Nel luglio 2015, la Commissione europea ha avanzato una proposta legislativa per rivedere e razionalizzare le etichette in base a questi capisaldi:
- riportare tutte le etichette alla scala A-G entro cinque anni
- lasciare vuoti i due gradini in cima alla scala per far spazio ai futuri miglioramenti nell’efficienza energetica
- rivedere ogni 10 anni circa le etichette di ogni categoria di prodotto per liberare i due gradini superiori
- creare un database riservato relativo ai prodotti con le informazioni necessarie alle autorità per la sorveglianza del mercato; aggiungere a questo database una parte pubblica che consiste essenzialmente in una versione on line delle etichette
- normare le etichette energetiche attraverso un regolamento UE, direttamente applicato in tutti gli Stati membri, e non più attraverso una direttiva (lo strumento finora utilizzato) che può produrre risultati disomogenei perchè va poi recepita in ogni legislazione nazionale. Qui la differenza fra direttive, regolamenti ed altri atti.
L’iter legislativo
In base alla procedura legislativa ordinaria dell’UE, il Parlamento europeo deve definire le correzioni che vorrebbe apportare alla proposta della Commissione Europea; altrettanto deve fare il Consiglio dell’Unione, formato dai ministri degli Stati membri. Infine, Parlamento e Consiglio discutono (nel “trilogo”) fino a convergere su un testo legislativo comune e – separatamente – lo approvano nell’identica forma. Solo a questo punto la riforma delle etichette può dirsi compiuta ed entrerà in vigore.
In seno al Parlamento europeo, l’iter della proposta della Commissione europea inizia al livello della commissione parlamentare competente per la materia e termina con il voto dell’assemblea plenaria.
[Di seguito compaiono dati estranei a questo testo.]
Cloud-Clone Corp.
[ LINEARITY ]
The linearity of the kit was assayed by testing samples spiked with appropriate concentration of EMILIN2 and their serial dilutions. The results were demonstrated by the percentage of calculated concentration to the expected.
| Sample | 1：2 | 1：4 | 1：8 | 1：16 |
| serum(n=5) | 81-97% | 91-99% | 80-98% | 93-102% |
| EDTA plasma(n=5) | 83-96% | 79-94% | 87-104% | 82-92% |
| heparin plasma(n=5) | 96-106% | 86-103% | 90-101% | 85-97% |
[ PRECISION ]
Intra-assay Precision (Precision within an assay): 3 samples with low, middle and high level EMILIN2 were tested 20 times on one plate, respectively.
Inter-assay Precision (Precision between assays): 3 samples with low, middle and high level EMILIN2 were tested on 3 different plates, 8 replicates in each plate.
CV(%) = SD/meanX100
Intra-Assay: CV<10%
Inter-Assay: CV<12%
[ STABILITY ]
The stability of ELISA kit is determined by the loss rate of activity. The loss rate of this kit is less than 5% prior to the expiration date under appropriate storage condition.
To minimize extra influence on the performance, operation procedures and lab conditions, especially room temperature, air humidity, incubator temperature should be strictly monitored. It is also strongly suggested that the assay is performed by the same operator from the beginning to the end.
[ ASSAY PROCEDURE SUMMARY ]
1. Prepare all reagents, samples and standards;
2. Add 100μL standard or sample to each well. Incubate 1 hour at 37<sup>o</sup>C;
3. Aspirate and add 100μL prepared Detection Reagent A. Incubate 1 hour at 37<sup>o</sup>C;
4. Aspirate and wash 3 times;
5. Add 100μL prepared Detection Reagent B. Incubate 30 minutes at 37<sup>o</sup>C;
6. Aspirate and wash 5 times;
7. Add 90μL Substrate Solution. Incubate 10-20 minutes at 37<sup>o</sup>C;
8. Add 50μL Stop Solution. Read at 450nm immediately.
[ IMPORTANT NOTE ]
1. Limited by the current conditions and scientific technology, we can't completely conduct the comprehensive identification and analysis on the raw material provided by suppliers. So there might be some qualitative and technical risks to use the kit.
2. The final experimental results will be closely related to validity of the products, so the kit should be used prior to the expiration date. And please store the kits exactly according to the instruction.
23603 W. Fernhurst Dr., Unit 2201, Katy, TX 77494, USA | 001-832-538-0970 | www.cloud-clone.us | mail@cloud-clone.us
Un deputato (il relatore, in francese rapporteur) elabora una relazione sul testo legislativo della Commissione europea. La commissione parlamentare vota su tale relazione, eventualmente modificandola attraverso gli emendamenti. Se la relazione viene approvata dalla commissione parlamentare a maggioranza semplice, l’intero Parlamento europeo definisce la posizione che dovrà essere discussa con il Consiglio, eventualmente apportando modifiche alla relazione votata dalla commissione parlamentare (lo strumento sono sempre gli emendamenti) e votandola in aula plenaria. Se invece la relazione é approvata dalla commissione parlamentare a maggioranza qualificata, il relatore può ricevere direttamente l’incarico di condurre il “trilogo” con il Consiglio dell’Unione per convergere su un testo comune, che solo a questo punto viene sottoposto al voto dell’intero Parlamento europeo.